Arson was also suspected in the case of three previous major fires on Mount Carmel in 1989, as well as 1998 and 1999 but no one was ever arrested and charged in connection with the incidents.

Levi recalled that in the 1998 blaze, which was centered around Kibbutz Nir Etzion and the artists village, Ein Hod, cars were spotted leaving an area where several fires broke out simultaneously but the suspected arsonists were never caught.

He said that the extent of the damage in the latest blaze would make it very difficult for fire investigators to pinpoint the cause and precise location because any evidence would probably have been destroyed.

One seat of the fire, which broke out around 10.30 am Friday, was near Kibbutz Beit Oren on the western slopes of the mountain. The other occurred shortly afterwards on the eastern side near old quarry workings above Nesher, while the third happened several hours later and over one kilometer away between Dania and the Soroka housing district.

One of the worst-hit areas in the blaze was the part of the national park known as “Little Switzerland,” which was completely destroyed in the 1989 fire that destroyed almost 4,000 dunams of natural woodland and planted forest.

As in the previous case, the trees that were destroyed were mainly naturally-grown Jerusalem Pine, indigenous oaks, Carobs and Terebinth.

Ya’acov Arak, the Jewish National Fund’s chief forester for the Carmel district, said many of the broad leaf varieties had almost reached the size they were previously, although the pine trees were still only half-grown in comparison before they were destroyed in the latest fire.

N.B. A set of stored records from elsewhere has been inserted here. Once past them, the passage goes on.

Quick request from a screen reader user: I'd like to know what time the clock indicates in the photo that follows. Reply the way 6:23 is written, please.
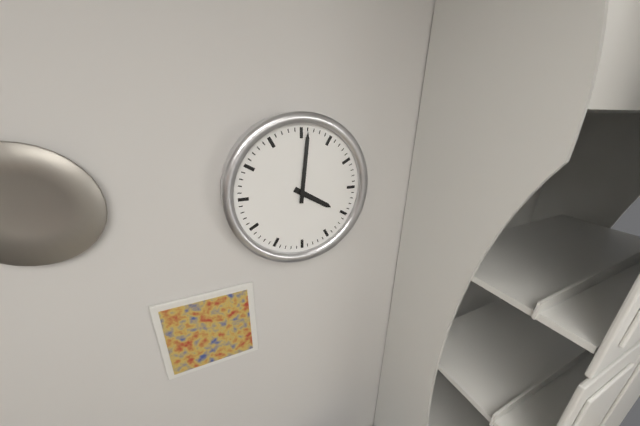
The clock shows 4:01
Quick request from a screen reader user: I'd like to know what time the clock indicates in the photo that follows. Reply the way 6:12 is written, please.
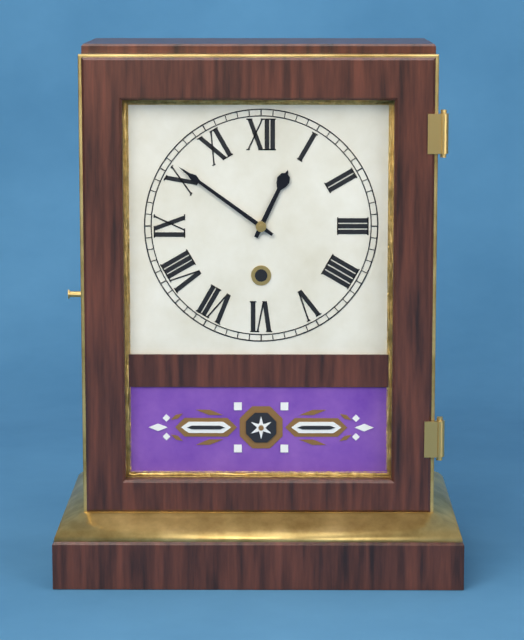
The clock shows 12:51
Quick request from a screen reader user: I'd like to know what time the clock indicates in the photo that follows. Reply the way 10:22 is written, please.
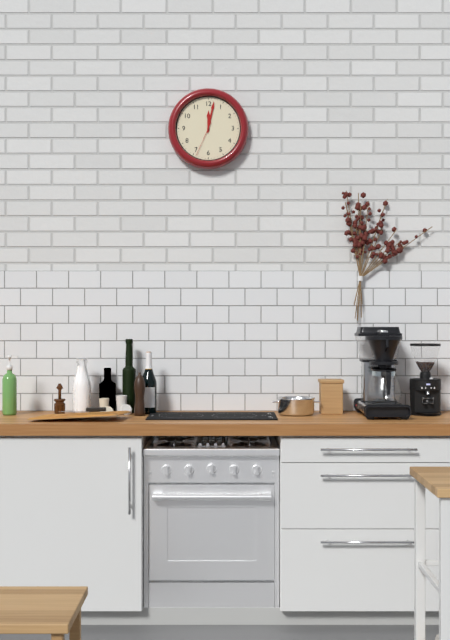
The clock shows 12:02
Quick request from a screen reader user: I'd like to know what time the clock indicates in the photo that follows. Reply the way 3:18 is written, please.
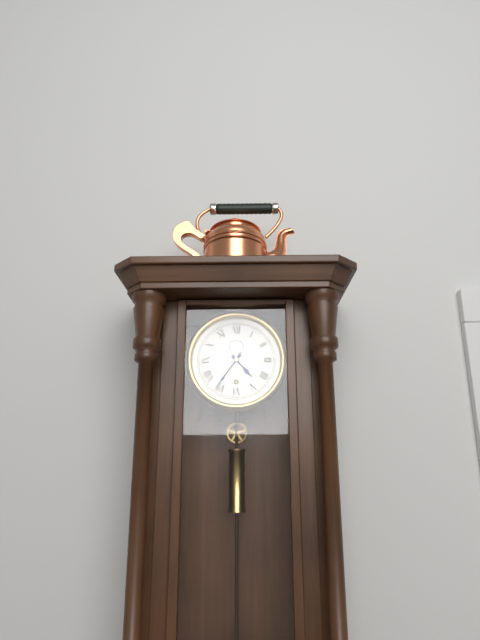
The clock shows 4:36
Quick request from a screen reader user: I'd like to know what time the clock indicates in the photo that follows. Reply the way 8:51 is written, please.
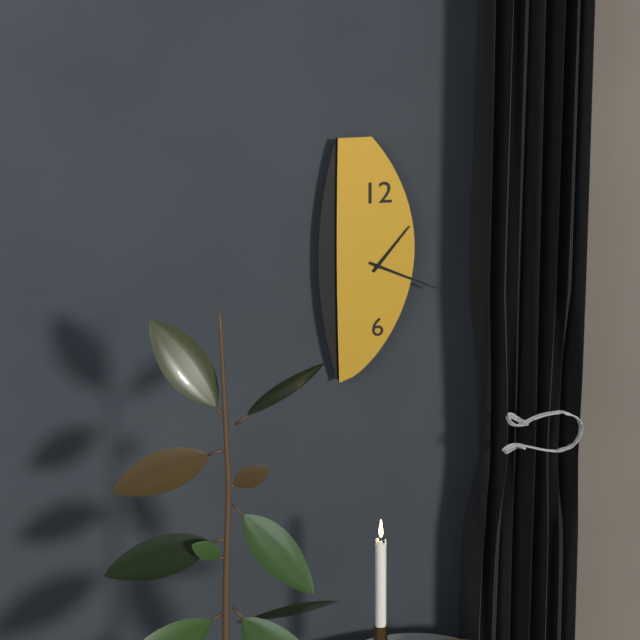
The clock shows 1:19
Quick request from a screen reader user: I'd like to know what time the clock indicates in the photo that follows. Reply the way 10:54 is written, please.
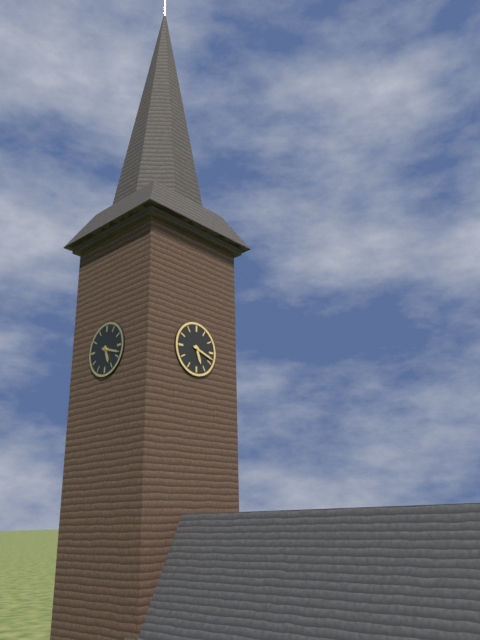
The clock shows 5:18
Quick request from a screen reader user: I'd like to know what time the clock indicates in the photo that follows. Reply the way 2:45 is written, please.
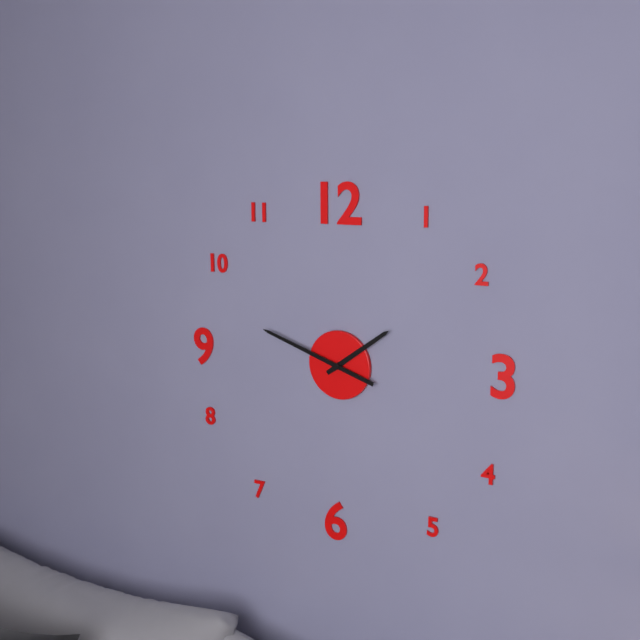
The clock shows 1:48
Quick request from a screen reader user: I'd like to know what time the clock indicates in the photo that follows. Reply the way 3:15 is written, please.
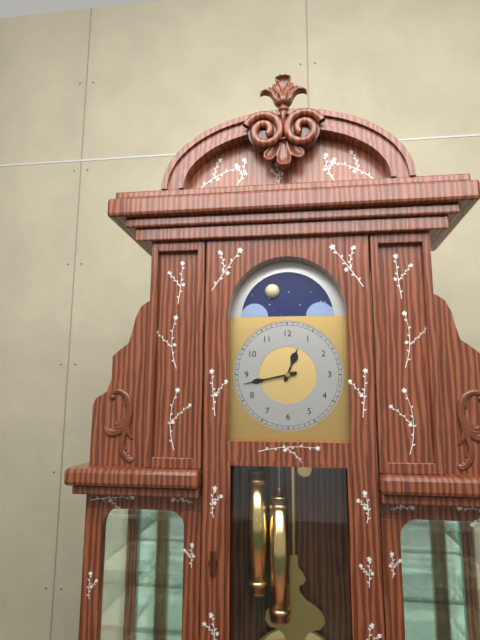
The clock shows 12:43
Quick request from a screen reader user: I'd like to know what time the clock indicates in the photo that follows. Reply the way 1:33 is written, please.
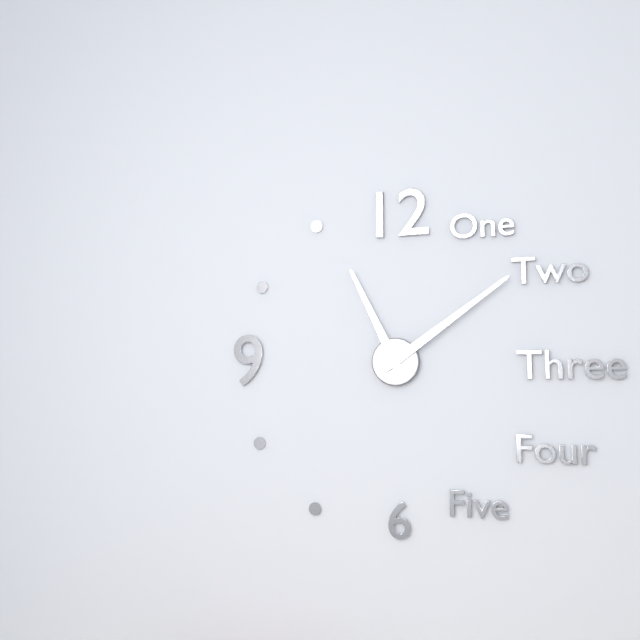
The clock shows 11:09
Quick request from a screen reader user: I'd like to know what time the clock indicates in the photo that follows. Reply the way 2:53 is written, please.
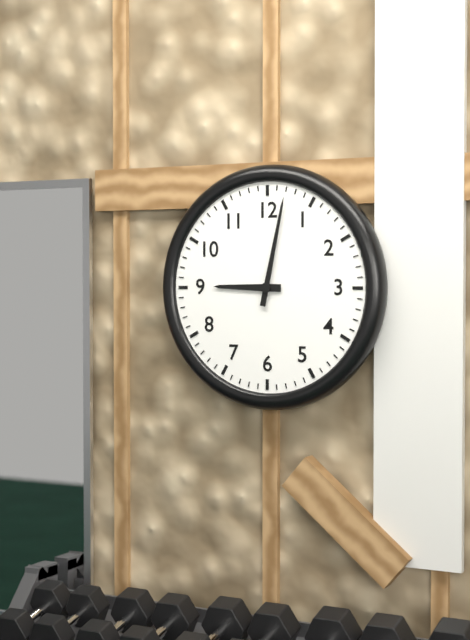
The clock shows 9:02
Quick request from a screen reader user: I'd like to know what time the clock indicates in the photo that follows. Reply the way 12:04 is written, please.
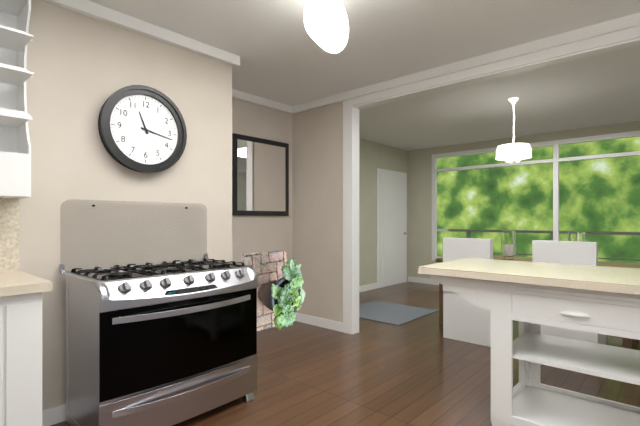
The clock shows 11:17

“The needle-leaf varieties, such as the Jerusalem Pine, are regenerated by their seeds, while the oaks and the other broad-leaf trees grow again from the roots even if the trunk is destroyed or, in this case, burned down,” said Arak.

“In the case of the pines the regeneration process takes longer and it could be between 30-50 years before the new trees reach the same size as those that were destroyed and 20-30 years in the case of the broad-leaf trees.”

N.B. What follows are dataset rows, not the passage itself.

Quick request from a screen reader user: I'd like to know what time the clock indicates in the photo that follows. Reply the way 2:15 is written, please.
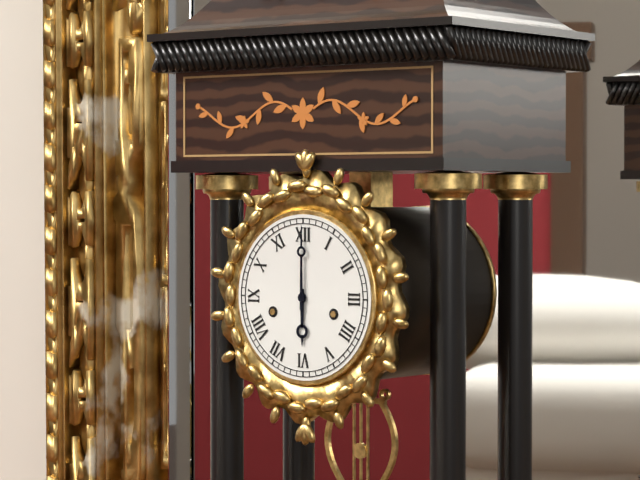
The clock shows 6:00
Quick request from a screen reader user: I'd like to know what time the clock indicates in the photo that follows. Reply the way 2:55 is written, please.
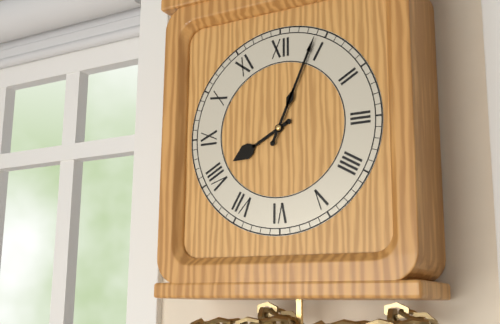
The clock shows 8:04
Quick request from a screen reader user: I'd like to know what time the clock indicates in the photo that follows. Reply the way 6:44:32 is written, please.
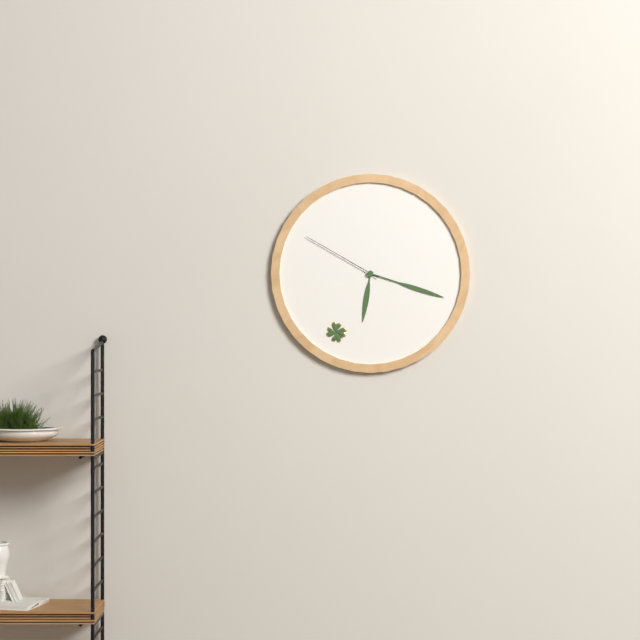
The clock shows 6:18:50
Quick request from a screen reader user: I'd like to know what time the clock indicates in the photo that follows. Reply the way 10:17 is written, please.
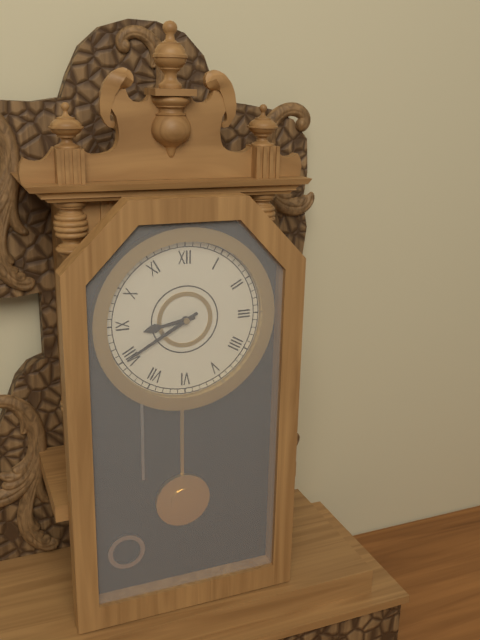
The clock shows 8:40
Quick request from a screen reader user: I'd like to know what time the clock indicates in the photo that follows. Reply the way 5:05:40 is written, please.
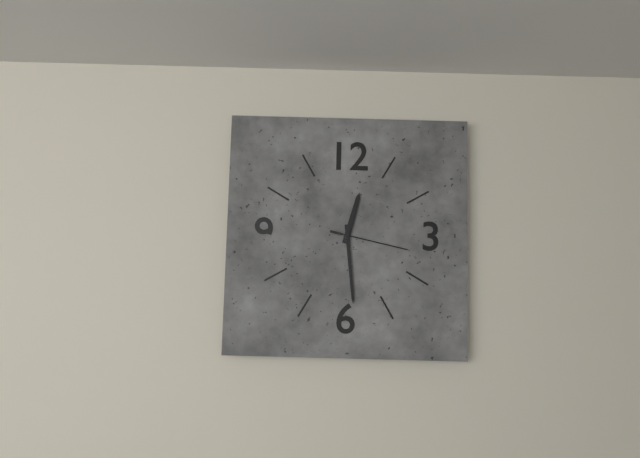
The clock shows 12:29:17
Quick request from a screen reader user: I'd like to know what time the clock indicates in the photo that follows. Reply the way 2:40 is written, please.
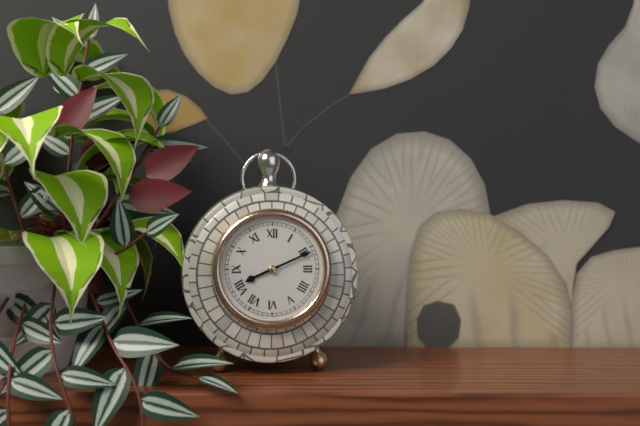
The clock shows 8:11
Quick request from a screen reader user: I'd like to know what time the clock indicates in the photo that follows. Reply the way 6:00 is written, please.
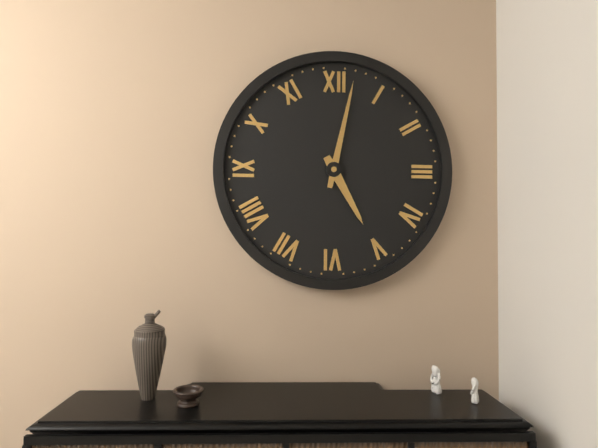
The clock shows 5:02
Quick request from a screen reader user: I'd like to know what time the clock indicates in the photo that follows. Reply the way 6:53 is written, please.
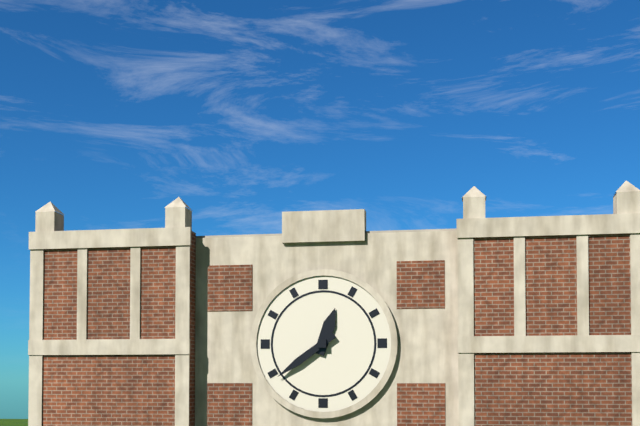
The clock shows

Arak noted that there had not been any major fires in the past 20 years in planted forests because care was taken from the outset to create fire-breaks and tracks were laid to make vehicular access easier. Trees were also pruned and thinned, where necessary, to minimize the spread of flames in the event of fires, he said.

In the case of natural growth, it was more problematic unless decisions were taken to create gaps between the trees that would act as fire breaks, access tracks were laid and trees thinned out to prevent overcrowding and the future risks from fires.

Many conservationists have been opposed to taking such steps because it would mean interfering with the natural environment, although discussions are continuing between proponents of the two opposing theories.

None of the animals in the Hai Bar sanctuary were hurt with the exception of a fledgling Vulture, which apparently died of asphyxiation. The animals were saved by the dedicated and determined efforts of Nature Reserve and Parks Authority (NRPA) wardens who risked their own lives to move them from one place to another in accordance with the changing direction of the wind and flames.

The sanctuary itself was established to help reintroduce to Israel several species of animals, including deer, wild sheep and vultures, that were mentioned in the bible as being indigenous to the region.

The blaze on the Carmel and in other parts of the country on Friday was exacerbated by the hot, dry weather and strong winds with gust of 80-100 kph. Similar conditions are expected from Monday afternoon through to Wednesday.

“We will be going on Sharav alert and coordinating with all the relevant bodies including MDA, the police, the JNF and NRPA, as well as putting light planes loaded with fire retarding chemicals on standby in case of outbreaks,” said Levi.

Haifa mayor Yona Yahav charged that the weekend blaze on Mount Carmel could have been tackled more efficiently and extinguished earlier had some of the flame retarding material been stored at the Haifa bayside airport instead of pilots having to fly to the Megiddo airstrip.

Yahav called on the Civil Airports Authority to ensure that there would be stocks kept at the Haifa airport in thefuture.